WORK ORDER » Within the material below, filter for lines that hold the word "display".

RECORDS TO USE »

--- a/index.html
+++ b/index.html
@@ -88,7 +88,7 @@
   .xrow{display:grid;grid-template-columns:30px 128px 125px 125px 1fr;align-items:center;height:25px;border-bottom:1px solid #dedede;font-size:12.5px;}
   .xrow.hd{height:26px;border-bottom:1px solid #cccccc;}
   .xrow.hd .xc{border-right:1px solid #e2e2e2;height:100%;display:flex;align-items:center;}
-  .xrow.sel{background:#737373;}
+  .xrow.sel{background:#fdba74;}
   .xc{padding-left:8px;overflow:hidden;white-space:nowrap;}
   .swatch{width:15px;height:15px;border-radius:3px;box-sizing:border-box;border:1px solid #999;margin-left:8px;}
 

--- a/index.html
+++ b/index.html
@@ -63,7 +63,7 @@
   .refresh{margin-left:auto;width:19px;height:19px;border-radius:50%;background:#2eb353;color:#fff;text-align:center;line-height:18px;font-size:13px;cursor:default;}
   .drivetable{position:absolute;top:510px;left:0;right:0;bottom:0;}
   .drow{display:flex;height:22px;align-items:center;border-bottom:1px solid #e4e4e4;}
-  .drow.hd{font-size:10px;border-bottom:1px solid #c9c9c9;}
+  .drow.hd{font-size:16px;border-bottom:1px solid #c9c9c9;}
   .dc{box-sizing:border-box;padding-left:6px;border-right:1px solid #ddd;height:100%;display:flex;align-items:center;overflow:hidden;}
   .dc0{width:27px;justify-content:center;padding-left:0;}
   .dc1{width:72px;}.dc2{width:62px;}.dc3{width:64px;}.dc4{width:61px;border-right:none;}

---

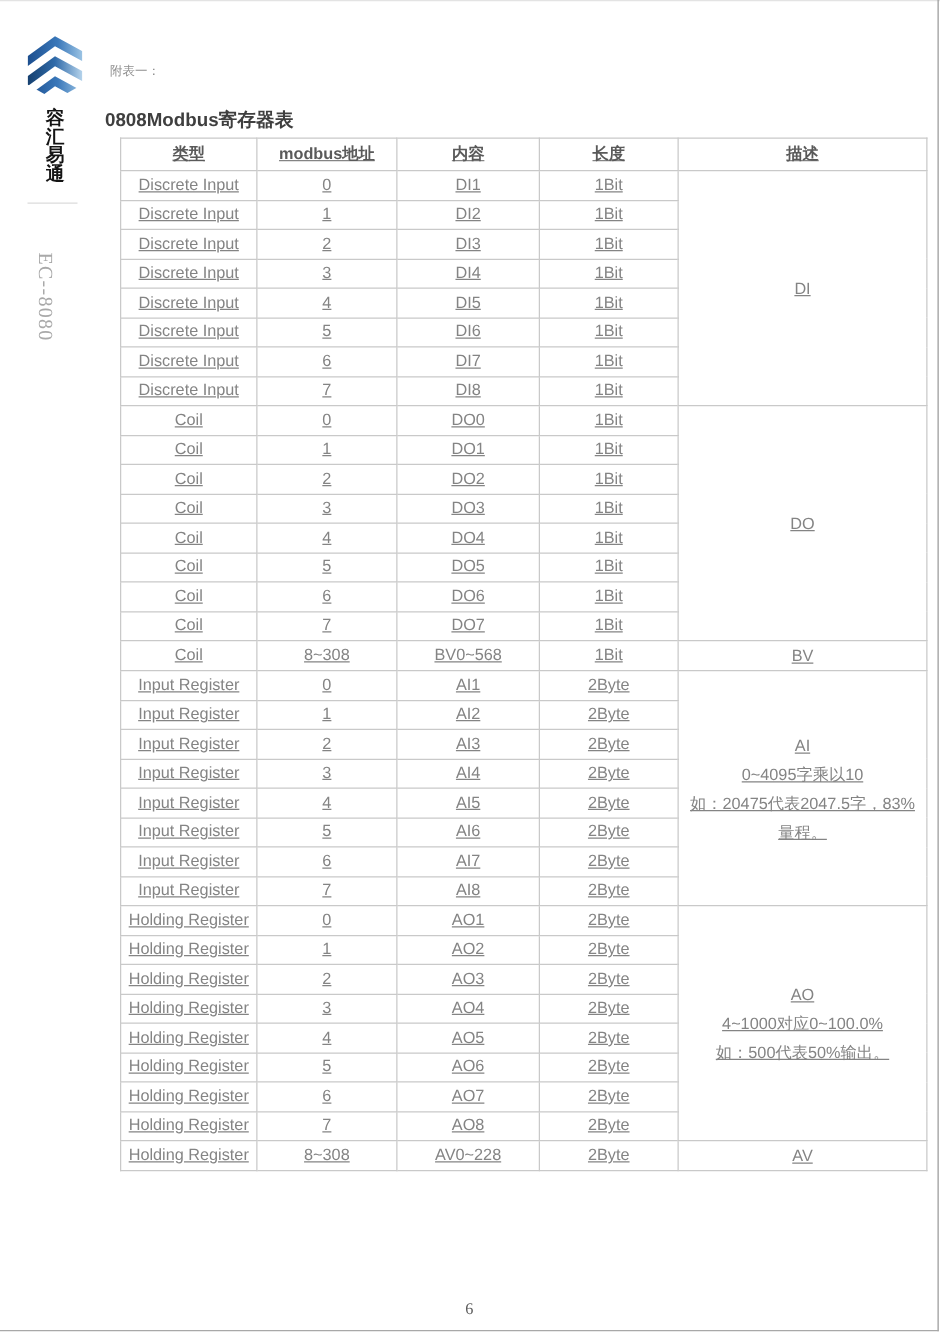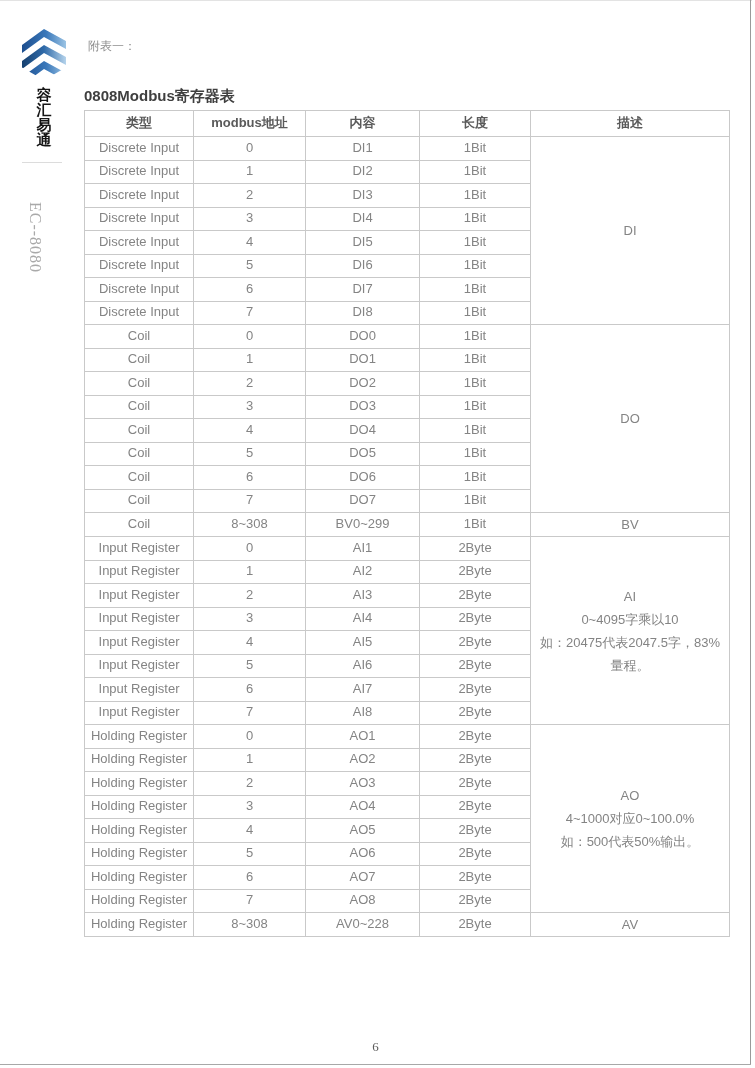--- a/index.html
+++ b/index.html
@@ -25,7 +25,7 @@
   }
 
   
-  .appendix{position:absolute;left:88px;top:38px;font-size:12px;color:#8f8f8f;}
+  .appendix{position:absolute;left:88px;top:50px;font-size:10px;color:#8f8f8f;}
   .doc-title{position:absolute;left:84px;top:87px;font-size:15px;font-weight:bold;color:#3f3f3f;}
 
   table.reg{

WRITTEN RESPONSE »
   .xrow{display:grid;grid-template-columns:30px 128px 125px 125px 1fr;align-items:center;height:25px;border-bottom:1px solid #dedede;font-size:12.5px;}
   .xrow.hd .xc{border-right:1px solid #e2e2e2;height:100%;display:flex;align-items:center;}
   .drow{display:flex;height:22px;align-items:center;border-bottom:1px solid #e4e4e4;}
   .dc{box-sizing:border-box;padding-left:6px;border-right:1px solid #ddd;height:100%;display:flex;align-items:center;overflow:hidden;}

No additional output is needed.